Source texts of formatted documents

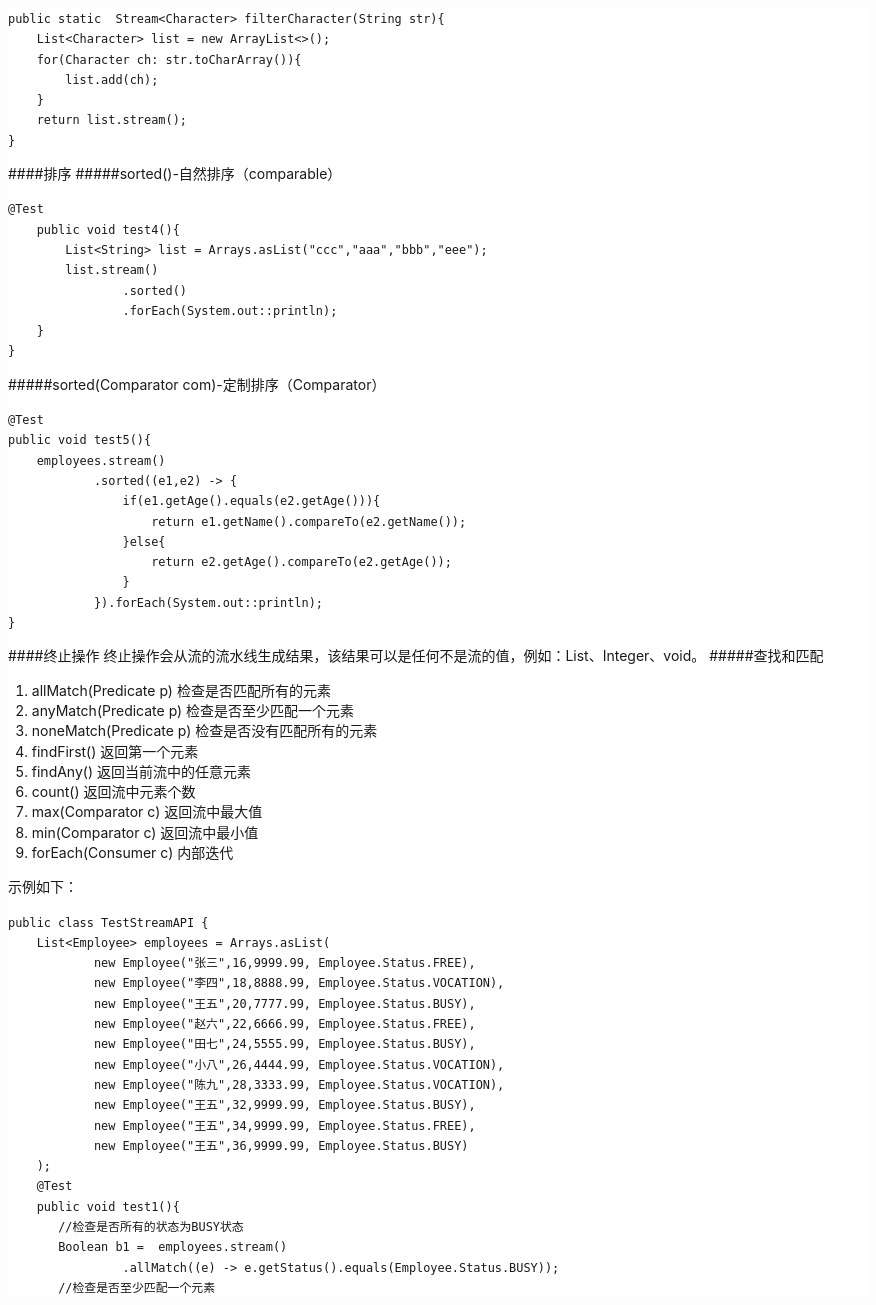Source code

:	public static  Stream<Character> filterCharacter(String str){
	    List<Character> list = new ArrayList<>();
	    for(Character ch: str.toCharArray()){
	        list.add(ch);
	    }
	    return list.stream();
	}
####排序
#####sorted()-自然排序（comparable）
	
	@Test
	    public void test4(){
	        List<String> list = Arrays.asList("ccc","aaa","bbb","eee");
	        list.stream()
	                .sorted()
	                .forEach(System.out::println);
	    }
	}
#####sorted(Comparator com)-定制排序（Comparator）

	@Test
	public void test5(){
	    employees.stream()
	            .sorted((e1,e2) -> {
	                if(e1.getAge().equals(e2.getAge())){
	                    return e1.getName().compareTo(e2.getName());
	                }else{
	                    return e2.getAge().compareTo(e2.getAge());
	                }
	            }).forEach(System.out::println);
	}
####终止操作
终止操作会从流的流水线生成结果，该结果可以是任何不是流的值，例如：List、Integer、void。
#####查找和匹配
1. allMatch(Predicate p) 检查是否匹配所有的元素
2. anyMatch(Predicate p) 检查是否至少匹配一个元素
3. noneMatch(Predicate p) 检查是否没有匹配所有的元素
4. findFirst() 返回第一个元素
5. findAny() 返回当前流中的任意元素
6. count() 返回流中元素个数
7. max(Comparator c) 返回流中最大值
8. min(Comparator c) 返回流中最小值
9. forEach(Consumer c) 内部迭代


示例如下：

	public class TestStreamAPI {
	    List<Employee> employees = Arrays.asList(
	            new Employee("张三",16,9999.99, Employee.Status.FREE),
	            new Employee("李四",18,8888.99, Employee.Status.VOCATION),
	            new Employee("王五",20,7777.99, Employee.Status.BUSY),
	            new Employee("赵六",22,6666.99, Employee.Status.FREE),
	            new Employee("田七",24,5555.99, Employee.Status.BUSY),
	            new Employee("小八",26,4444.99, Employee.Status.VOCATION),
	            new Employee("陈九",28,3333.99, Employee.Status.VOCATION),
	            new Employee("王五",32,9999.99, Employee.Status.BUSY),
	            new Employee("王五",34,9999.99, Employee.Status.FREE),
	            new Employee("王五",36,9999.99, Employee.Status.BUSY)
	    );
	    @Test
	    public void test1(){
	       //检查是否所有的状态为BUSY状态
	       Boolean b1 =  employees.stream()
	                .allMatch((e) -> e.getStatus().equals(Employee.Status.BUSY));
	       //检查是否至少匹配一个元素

→ **The problem**
Omit every picture while transcribing the records above exactly.

→ **Solved problem**
Source code

:	public static  Stream<Character> filterCharacter(String str){
	    List<Character> list = new ArrayList<>();
	    for(Character ch: str.toCharArray()){
	        list.add(ch);
	    }
	    return list.stream();
	}
####排序
#####sorted()-自然排序（comparable）
	
	@Test
	    public void test4(){
	        List<String> list = Arrays.asList("ccc","aaa","bbb","eee");
	        list.stream()
	                .sorted()
	                .forEach(System.out::println);
	    }
	}
#####sorted(Comparator com)-定制排序（Comparator）

	@Test
	public void test5(){
	    employees.stream()
	            .sorted((e1,e2) -> {
	                if(e1.getAge().equals(e2.getAge())){
	                    return e1.getName().compareTo(e2.getName());
	                }else{
	                    return e2.getAge().compareTo(e2.getAge());
	                }
	            }).forEach(System.out::println);
	}
####终止操作
终止操作会从流的流水线生成结果，该结果可以是任何不是流的值，例如：List、Integer、void。
#####查找和匹配
1. allMatch(Predicate p) 检查是否匹配所有的元素
2. anyMatch(Predicate p) 检查是否至少匹配一个元素
3. noneMatch(Predicate p) 检查是否没有匹配所有的元素
4. findFirst() 返回第一个元素
5. findAny() 返回当前流中的任意元素
6. count() 返回流中元素个数
7. max(Comparator c) 返回流中最大值
8. min(Comparator c) 返回流中最小值
9. forEach(Consumer c) 内部迭代


示例如下：

	public class TestStreamAPI {
	    List<Employee> employees = Arrays.asList(
	            new Employee("张三",16,9999.99, Employee.Status.FREE),
	            new Employee("李四",18,8888.99, Employee.Status.VOCATION),
	            new Employee("王五",20,7777.99, Employee.Status.BUSY),
	            new Employee("赵六",22,6666.99, Employee.Status.FREE),
	            new Employee("田七",24,5555.99, Employee.Status.BUSY),
	            new Employee("小八",26,4444.99, Employee.Status.VOCATION),
	            new Employee("陈九",28,3333.99, Employee.Status.VOCATION),
	            new Employee("王五",32,9999.99, Employee.Status.BUSY),
	            new Employee("王五",34,9999.99, Employee.Status.FREE),
	            new Employee("王五",36,9999.99, Employee.Status.BUSY)
	    );
	    @Test
	    public void test1(){
	       //检查是否所有的状态为BUSY状态
	       Boolean b1 =  employees.stream()
	                .allMatch((e) -> e.getStatus().equals(Employee.Status.BUSY));
	       //检查是否至少匹配一个元素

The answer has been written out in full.